Nur kurz, eine oder zwei Minuten lang, hatte Carol sich gefragt, was sie hier eigentlich trieb, hatte überlegt, ob sie nicht einfach mit ihrem Mann tauschen sollte. Herrgott noch mal, sie war schließlich eine Frau mittleren Alters! Sie sollte wie Jack auf dem Sofa liegen und sich Heartbeat ansehen, statt sich frierend im Anorak in ihrer eiskalten Garage durch gammelige Kartons zu wühlen.
Das war gewesen, bevor sie sich eingearbeitet hatte.
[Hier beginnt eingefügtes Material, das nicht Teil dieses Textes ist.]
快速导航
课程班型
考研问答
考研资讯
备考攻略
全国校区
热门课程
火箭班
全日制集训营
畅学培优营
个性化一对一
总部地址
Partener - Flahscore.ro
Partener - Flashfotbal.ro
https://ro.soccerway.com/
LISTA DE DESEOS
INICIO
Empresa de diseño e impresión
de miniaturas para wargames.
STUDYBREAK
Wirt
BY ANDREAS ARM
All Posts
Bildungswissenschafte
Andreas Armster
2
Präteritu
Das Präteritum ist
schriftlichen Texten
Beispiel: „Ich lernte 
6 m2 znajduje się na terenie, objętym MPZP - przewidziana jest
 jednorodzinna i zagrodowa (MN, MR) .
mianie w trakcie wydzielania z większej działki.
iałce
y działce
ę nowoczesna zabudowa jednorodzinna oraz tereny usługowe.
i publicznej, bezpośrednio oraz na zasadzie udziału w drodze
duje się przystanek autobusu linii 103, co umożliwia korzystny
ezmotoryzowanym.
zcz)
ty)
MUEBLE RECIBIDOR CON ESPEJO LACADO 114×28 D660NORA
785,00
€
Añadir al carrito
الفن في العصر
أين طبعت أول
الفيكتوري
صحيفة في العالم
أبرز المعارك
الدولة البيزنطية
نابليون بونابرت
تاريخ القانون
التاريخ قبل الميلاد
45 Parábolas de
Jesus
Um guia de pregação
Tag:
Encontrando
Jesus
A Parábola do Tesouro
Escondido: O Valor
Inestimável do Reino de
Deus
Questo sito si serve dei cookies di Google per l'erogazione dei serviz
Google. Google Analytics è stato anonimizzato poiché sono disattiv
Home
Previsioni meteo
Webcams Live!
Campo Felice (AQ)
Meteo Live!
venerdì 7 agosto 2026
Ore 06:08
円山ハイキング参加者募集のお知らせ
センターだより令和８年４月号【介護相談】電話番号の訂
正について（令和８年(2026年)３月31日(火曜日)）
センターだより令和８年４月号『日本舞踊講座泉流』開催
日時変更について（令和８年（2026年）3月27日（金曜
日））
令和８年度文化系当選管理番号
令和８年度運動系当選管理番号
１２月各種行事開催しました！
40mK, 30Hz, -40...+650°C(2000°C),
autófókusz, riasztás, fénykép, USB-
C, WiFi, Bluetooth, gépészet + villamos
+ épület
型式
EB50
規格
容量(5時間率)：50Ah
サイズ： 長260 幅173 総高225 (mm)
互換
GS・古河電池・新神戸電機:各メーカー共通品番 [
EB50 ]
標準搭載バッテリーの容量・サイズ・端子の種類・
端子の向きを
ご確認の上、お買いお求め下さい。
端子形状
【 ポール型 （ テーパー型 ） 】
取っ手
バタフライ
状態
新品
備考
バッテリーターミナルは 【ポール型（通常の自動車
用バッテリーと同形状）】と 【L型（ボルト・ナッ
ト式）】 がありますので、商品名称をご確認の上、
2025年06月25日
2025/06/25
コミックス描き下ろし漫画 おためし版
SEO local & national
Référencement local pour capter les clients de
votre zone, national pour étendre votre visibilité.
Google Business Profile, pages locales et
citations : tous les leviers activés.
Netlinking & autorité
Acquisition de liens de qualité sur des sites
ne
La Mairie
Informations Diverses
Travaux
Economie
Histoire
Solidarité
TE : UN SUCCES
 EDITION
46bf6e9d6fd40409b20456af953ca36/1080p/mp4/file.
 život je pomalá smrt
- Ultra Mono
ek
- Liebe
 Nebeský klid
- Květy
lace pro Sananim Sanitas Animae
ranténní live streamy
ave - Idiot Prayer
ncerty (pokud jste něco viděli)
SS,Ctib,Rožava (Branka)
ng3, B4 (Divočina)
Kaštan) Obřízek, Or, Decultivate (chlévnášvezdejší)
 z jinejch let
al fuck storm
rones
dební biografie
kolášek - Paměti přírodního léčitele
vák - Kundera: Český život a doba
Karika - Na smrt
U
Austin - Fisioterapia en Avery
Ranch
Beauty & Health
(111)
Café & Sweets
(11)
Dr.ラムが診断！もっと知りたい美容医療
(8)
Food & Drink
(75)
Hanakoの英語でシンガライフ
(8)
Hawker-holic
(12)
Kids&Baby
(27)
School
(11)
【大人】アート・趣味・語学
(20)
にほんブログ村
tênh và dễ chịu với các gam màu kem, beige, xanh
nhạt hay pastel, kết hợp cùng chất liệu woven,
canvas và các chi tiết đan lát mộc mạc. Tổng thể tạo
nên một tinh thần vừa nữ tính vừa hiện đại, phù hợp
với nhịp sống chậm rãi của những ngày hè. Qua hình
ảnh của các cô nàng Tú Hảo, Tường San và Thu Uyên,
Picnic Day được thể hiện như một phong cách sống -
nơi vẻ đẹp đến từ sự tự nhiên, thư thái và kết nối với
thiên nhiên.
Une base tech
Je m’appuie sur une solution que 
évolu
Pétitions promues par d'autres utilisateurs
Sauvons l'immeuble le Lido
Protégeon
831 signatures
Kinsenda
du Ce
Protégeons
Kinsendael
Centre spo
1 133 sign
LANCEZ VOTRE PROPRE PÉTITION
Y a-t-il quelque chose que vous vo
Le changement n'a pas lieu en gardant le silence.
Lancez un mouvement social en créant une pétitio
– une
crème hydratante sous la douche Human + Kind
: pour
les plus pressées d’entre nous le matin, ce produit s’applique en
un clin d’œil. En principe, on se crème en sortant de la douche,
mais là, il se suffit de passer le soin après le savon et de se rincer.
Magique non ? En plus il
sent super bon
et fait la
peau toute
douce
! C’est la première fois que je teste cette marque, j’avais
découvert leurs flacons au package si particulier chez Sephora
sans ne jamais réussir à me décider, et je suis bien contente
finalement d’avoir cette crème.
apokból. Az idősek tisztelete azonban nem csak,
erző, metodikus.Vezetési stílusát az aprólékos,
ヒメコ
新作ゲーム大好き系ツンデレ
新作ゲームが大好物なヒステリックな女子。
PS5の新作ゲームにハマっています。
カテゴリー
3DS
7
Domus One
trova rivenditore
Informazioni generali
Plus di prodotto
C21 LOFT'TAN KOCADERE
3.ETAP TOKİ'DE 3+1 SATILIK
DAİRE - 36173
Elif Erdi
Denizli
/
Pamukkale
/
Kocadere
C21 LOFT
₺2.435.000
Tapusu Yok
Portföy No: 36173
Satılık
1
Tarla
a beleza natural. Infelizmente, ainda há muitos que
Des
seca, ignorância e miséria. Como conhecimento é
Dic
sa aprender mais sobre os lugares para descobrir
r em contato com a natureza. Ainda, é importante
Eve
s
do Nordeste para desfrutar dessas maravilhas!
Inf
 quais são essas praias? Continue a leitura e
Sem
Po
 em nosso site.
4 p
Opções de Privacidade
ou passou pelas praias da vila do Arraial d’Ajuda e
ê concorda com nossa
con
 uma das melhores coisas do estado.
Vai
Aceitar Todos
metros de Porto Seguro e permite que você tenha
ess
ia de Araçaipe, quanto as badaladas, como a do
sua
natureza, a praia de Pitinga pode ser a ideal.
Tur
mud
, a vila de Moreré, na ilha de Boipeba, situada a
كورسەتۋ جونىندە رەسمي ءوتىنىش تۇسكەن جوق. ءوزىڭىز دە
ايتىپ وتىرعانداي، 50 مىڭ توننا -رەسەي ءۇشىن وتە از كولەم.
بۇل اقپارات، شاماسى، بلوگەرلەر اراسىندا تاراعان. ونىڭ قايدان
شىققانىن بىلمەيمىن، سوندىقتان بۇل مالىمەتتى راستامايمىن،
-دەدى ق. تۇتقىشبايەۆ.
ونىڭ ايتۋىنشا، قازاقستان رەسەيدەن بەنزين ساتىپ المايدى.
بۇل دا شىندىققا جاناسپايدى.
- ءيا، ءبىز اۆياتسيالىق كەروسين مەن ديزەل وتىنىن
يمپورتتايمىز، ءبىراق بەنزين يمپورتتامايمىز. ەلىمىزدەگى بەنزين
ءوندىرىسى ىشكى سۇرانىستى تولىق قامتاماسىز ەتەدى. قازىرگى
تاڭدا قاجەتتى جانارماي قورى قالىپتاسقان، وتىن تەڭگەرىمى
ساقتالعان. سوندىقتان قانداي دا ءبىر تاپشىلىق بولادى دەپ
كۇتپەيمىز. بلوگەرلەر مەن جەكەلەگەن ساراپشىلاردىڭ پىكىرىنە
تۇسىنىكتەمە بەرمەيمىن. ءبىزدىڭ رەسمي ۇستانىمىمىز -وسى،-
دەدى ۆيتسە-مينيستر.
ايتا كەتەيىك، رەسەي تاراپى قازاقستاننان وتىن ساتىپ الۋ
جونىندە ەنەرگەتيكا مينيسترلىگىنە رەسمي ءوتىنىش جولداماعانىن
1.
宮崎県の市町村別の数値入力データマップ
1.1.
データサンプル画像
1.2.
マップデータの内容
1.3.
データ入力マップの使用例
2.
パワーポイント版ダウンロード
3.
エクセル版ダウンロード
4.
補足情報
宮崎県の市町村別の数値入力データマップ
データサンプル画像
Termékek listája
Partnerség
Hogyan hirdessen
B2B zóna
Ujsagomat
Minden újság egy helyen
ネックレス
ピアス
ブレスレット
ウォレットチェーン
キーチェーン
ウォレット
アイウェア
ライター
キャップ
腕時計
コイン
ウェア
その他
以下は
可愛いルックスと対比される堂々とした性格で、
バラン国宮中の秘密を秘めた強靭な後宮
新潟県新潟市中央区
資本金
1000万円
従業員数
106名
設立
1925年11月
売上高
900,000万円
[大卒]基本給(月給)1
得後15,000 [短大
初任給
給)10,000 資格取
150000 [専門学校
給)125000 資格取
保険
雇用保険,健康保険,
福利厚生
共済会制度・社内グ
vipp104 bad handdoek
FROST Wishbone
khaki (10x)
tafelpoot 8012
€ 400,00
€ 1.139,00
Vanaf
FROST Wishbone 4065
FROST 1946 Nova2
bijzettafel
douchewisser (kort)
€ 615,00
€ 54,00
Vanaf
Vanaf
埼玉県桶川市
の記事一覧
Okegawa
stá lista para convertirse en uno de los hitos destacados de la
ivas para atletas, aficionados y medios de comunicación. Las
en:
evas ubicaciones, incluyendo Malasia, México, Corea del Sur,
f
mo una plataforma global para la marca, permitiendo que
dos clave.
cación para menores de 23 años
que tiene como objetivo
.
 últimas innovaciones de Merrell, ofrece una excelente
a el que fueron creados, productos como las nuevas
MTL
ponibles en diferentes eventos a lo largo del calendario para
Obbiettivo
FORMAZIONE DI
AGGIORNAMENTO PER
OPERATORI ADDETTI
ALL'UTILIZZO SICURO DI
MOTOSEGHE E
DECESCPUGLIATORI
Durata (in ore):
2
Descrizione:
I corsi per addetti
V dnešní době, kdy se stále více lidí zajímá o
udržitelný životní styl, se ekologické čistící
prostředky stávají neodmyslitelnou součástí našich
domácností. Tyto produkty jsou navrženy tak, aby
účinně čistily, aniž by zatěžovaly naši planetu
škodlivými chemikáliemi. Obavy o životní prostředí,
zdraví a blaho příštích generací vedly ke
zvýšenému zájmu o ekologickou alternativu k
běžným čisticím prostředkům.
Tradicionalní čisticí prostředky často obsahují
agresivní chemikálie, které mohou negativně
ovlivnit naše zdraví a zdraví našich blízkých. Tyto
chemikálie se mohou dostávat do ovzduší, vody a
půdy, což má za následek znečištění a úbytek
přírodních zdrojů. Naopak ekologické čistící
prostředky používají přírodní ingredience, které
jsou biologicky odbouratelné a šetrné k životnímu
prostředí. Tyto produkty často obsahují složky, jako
Sobald sie in das eintauchte, was von Alan Franklins Vergangenheit übrig geblieben war – seiner ersten Vergangenheit –, war ihr nicht mehr kalt. Da war wieder dieses bizarre und aufregende Gefühl, etwas zu suchen, hinter etwas her zu sein, ohne den blassesten Schimmer zu haben, was »es« war.
Überall um sie herum, in den Wohnzimmern und Küchen in ihrer ruhigen Straße in Worthing, brüteten Frauen ihres Alters über Kreuzworträtseln, verloren sich in Schundromanen oder deckten den Tisch für das morgige Frühstück …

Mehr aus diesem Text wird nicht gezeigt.